2 replies · active 596 weeks ago
I have been looking for a book about a kid who is tired of school and runs into a company that is manufacturing replicas of kids as robots to send to school for them and the kid ends up moving to another house in his neighborhood while the robot kids go to school and do their chores. Sort of Stepford Wives but for kids and from the kid point of view. Read in 5th or 6th grade in late 70s.
3 replies · active 511 weeks ago
Mine is I think a short story or short novel about a girl who sets a fish free. The fish lived in the small fountain that was set into the wall outside their house. The writing was minimalist, if I remember. This has been driving me nuts for years. I read it in the early eighties, although I don't feel like it was necessarily new.
1 reply · active 595 weeks ago
Nicole's no. 1 sounds really like an episode in the last series of Doctor Who.

The one I am looking for is a children's book (pretty sure it was British) that had illustrations sometimes throughout. It featured Sky Pirates and twins who were separated at birth but they both had tattoos on their back, and when they were reunited, the tattoos combined to make some kind of treasure map. One twin got raised by sky pirates and the other twin was a bit more goody-two-shoes leading to conflict about who got the treasure, maybe.
1 reply · active 595 weeks ago
I'm going to post mine since I've been thinking about it recently. Title or theme I think involved a black unicorn? And someone named Beryl? I'm thinking author somewhere along the lines of Madeline L'Engle, Ursula K, that lineage. There are two guys in it. I read it when I was wayyy too young for it so it was confusing.

The hazy movie memories post will be easy. All the answers are "Return to Oz".
9 replies · active 595 weeks ago
Number 2 sounds familiar as I vaguely remember attempting to remember some of the numbers on the off chance it was a bit real and they needed a back up to remember them. Oh god I was impressionable.
3 replies · active 596 weeks ago
I probably have more, but this one sprung to mind--- YA book, or higher-level children's? I read it in 6th grade & the librarian commented to me how it was advanced, so make of that what you will (level-wise). It was fantasy genre, main character a girl, set in that kind of fantasy genre time period that's like medieval only not, because it doesn't take place on Earth. Lots of mention of stags, like the actual deer?
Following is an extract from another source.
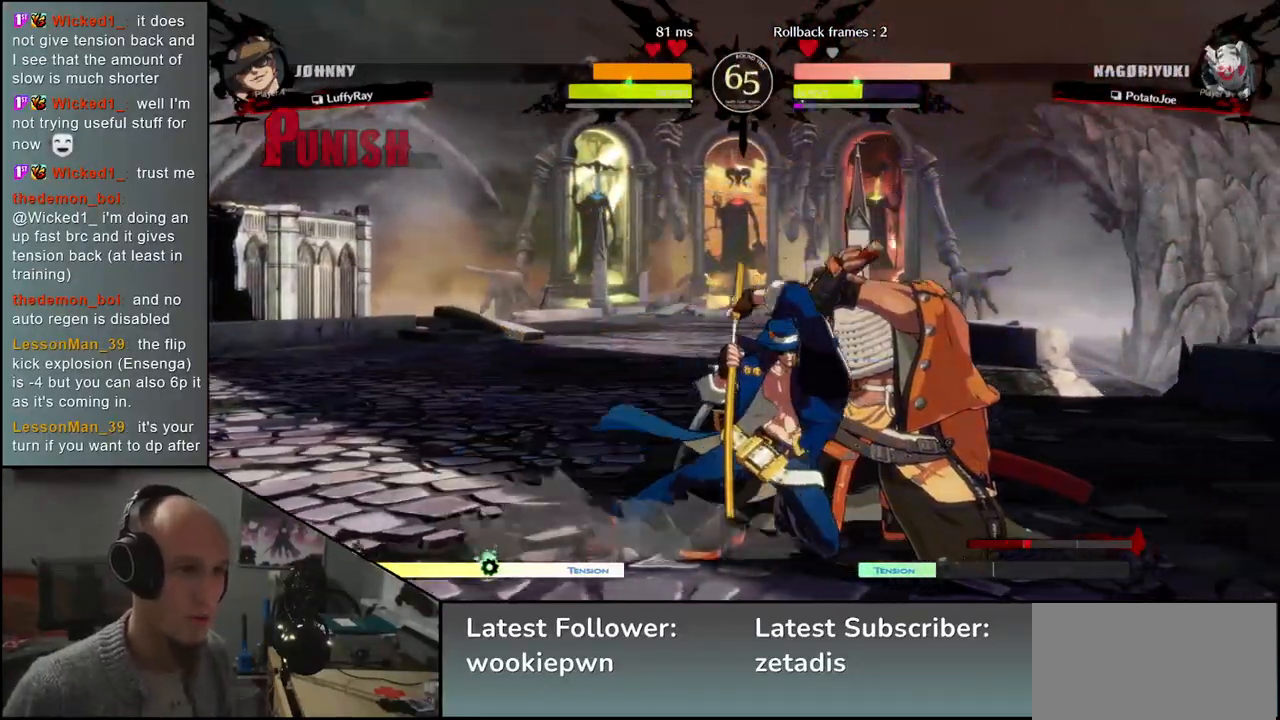
{"dt_ms": 500, "buttons": ["CIRCLE"], "left_stick": "down-right", "events": [[467, "CIRCLE", "down"]]}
And tunics?

Worst description EVER
7 replies · active 596 weeks ago
Also I want to re-thank the person who helped me with my lost book All About The Bullerby Children as I read it again and it's just as delightful and I cant wait to buy it for my niece when she is a reading person.
1 reply · active 596 weeks ago
antigonewiththewind's avatar

antigonewiththewind · 596 weeks ago

Seriously, what is it about Return to Oz that's so haunting? I never even saw it, but I read a novelization of the movie when I was like 10, and I still remember it vividly, but I was convinced I imagined it for a while.

You don't mean The Black Unicorn by Tanith Lee, do you? It doesn't really fit most of the criteria, except that it has a black unicorn and Tanith Lee is sort of the same L'Engle, Le Guin era. And shelved next to them.
3 replies · active 596 weeks ago
First of all this thread makes me happy: it exists because of the fortuitous ways books come into your life when you're a child and you'll pick up anything off the library shelf (the vital importance of libraries!), or some older cousin gives you all of their books, or you get something random at the Book Fair or win a raffle at the library. As an adult I almost never read something without having read all about it first and decided it's worth my time. Stumbling into books is such a wonderful thing -- but it makes them harder to remember later!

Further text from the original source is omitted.